Sunday, September 30, 2018

Old Town and Central Riga


Sunday, September 30
We found a short cut to the bridge and crossed the river to the Old Town for a morning walking tour of Riga’s old city.  A group of travelers from around the world gathered at St. Peter’s Church, whose spire can be seen all over town.  Edward, our young guide, provided a capsule summary of Latvian history, which closely parallels that of its neighbor to the north, Estonia, beginning with a 13th – century Crusade led by German knights and the Church to Christianize the pagan Baltic lands. Subsequent occupations by Sweden, Poland, Russia, Germany and Russia (again), broken up with a brief period of independence in the early 20th century have preceded the independent nations of today.  This history has produced nations whose current political incarnations are young, but whose human history is ancient. 

A good bit of medieval Riga was bombed during the World War II, so much has been either rebuilt or restored.  The ornately decorated Blackheads Hall, built in 1344 was totally levelled by both the Germans and later the Soviets; luckily, the blueprints survived and the current rebuild, begun in 1999, is evidently a faithful reproduction. 

As we wandered the narrow, VERY unevenly cobblestoned streets of the Old Town, Edward stopped to explain the significance of Riga’s Three Brothers.  Side by side, the group of three buildings is representative of a progression of household and commercial architecture.  From the 15th century warehouse-above-the living quarters to the late 17th century residential townhome, they also reflect the increasing importance of the trading economy in Riga. 

In the Dome Square, we saw not only the largest medieval church in the Baltics, but the large, rather barren surrounding square.  During Latvia’s interwar independence, the last Prime Minister harbored ambitions of dictatorial grandeur and felt that he needed a suitably large public space where he could address the gathered masses.  Accordingly, he had the residential buildings surrounding the cathedral razed, enabling him to exercise his inner Mussolini and Hitler.  And those were the good old days…

Our tour ended in front of the only remaining synagogue in Riga. Prior to the war, the city’s Jewish population numbered 85,000; 200 survived. The synagogue was spared because burning it would have endangered many other buildings in the tightly-packed Old Town. We visited the synagogue on our own to see its lovely, pale blue interior, lit by a large stained-glass skylight and decorated in the Art Nouveau style.
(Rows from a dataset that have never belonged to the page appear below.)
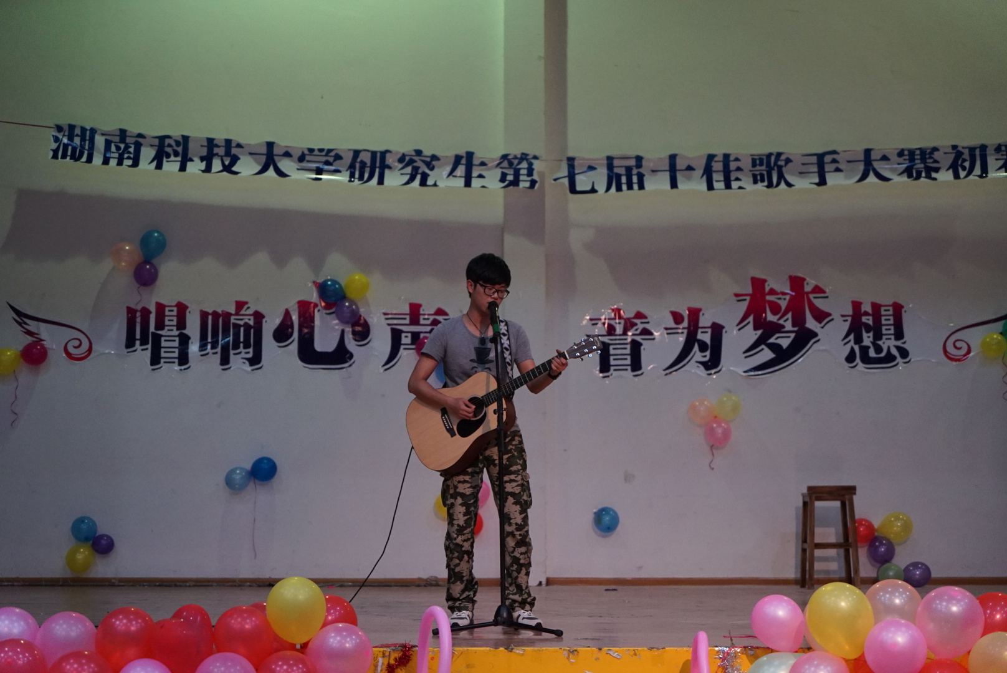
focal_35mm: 63
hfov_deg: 31.9
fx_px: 1763
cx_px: 504
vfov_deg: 21.6
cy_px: 336
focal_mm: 63
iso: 5000
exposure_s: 1/160
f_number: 4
The Old Town is separated from the city center by a small canal bordered by lovely green parkland.  We had lunch along the canal and then walked to Central Riga to see a concentration of the city’s extensive number of Art Nouveau buildings in the neighborhood of Alberta iela (Street).  It was hard to keep our eyes on where we were walking, as we tied to take in every detail of the intricately decorated facades.



When we entered the Russian Orthodox Cathedral of the Nativity of Christ, we were struck by more than the soaring domes and candle-lit icons; there were baptisms in process and the sounds of the priest’s murmured prayers were no match for the howls of the wailing infants.

The nearby Freedom Monument towers over the canal and parkland in the middle of a wide boulevard.  The monument’s granite base displays large friezes of Latvian freedom fighters in battle and in song.  The green copper Lady Liberty high atop the monument holds aloft three gold stars representing Latvia’s three original cultural regions.  Erected in 1935, the monument survived the Soviet era, though during those decades it was off limits and anyone caught placing flowers or other tributes at the base were persecuted.

After a stop for coffee on this chilly and windy afternoon, we went to the nearby Museum of the Occupation of Latvia in its temporary digs along the Esplanade.  The exhibits cover the years of Soviet, Nazi and Soviet 2.0 occupations of Latvia when the horrors that were visited upon the Latvians was matched by their patriotism, resistance and perseverance.  Decades of oppression, deportation, relocation, forced labor, family separation, Germanification, Russification, and mass murder failed to quench their national spirit and resolve.  Resistance took many forms, armed and unarmed, overt and underground.   

Among the most powerful events in the freedom movement was the Baltic Way, or Baltic Chain.  In 1989, on the 50th anniversary of the German-Soviet treaty giving control of the Baltics to the Soviets, two million Estonians, Latvians and Lithuanians (about half of the native citizens of the three countries!!) joined hands in a human chain that stretched 420 miles from Tallinn, through Riga, to Vilnius, the capital of Lithuania.  The event drew world attention to the three nations’ solidarity, quest for freedom, and to the moral injustice of Soviet subjugation.  The Baltic movement coincided with other events and currents destabilizing the Soviet world order and within two years, all three Baltic countries had secured their independence.  

En route back to our apartment, as we walked past a simple monument – the impression of two bare footprints in stone on a spot where the Baltic Chain had passed – we considered the powers of oppression and resistance.  We couldn’t help but wonder how we would have fared had our own time and circumstance been different.  There’s much to learn in these small countries.